Summary
The dispute was between three companies which were fully owned by individuals, which was why the court said that the “dispute is between three men”.
The claimant (who was based in Canada) alleged that two of the defendants, based in London and DRC, attempted to dishonestly dispose him of his shares in a Congolese company as well as to dispose their own shares without allowing him to exercise his right of pre-emption.
The first defendant, Katanga, was a Bermudian company that had its principal office in London.
The claimant sought an injunction to ensure that no shares had been transferred before he was given the opportunity to exercise his pre-emption right. Alternatively, damages were claimed. It was difficult to see when the claim form was issued, but the intended merger was announced on 6th Nov 2007; the offer of documents was issued by Katanga on December 2007.
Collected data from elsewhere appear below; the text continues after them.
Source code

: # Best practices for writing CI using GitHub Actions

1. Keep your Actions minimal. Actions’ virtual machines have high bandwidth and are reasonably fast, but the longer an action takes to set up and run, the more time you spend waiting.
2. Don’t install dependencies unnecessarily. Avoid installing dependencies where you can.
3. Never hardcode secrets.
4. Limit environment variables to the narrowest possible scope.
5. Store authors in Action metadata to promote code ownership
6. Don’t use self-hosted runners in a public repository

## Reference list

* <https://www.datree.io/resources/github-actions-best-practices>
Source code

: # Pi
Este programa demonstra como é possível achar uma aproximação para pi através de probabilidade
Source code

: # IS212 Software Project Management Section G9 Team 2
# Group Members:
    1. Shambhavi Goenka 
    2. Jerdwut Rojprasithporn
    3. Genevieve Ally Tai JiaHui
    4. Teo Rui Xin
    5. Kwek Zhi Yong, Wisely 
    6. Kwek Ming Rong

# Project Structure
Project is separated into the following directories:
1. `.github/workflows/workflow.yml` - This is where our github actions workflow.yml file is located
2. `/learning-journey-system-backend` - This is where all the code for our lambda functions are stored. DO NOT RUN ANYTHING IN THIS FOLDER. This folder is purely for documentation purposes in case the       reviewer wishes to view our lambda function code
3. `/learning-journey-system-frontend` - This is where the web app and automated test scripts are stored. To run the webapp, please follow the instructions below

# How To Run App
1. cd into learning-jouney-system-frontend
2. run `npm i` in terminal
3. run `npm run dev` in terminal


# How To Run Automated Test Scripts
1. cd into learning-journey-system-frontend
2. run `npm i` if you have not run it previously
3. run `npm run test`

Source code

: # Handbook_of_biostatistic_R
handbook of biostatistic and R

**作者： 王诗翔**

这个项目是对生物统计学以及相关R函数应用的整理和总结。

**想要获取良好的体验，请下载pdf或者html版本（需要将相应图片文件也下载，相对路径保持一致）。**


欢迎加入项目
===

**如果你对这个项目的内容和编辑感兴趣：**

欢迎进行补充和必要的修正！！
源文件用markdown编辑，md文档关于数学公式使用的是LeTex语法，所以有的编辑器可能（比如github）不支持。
The defendants challenged the English court’s jurisdiction. The jurisdictional challenge was dismissed. Since Katanga's central administration was in London, the judge stated that he had no discretion to stay the English proceedings. The English High Court judge held:
“23 […] Whilst it can plausibly be said that Katanga has a real connection with Canada, to my mind the connection with England is much more real. It is where the entirety of the administration takes place and it is where all known management resides – the sole executive director, the President, the Chief Executive Officer, the Senior Vice President and the Chief Financial Officer, albeit that is only two people. London must be the centre from which management instructions are given when necessary. Whilst key decisions may be made in Board meetings co-ordinated from Canada and sometimes taking place in Canada, everyone active on Katanga's behalf operates in London. I know nothing of where Katanga's earnings are remitted although it would seem likely to be Bermuda. The connection with Canada seems to me contrived rather than real. In so saying I do not suggest that there is any illegality. What I mean is that the connection with Canada is designed so as to be sufficient to establish and to maintain tax resident status, notwithstanding that so far as I know on the evidence no officer and no shareholder actually lives in Canada and only one non-executive director is resident there.” [2008] EWHC 2679 (Comm) [23].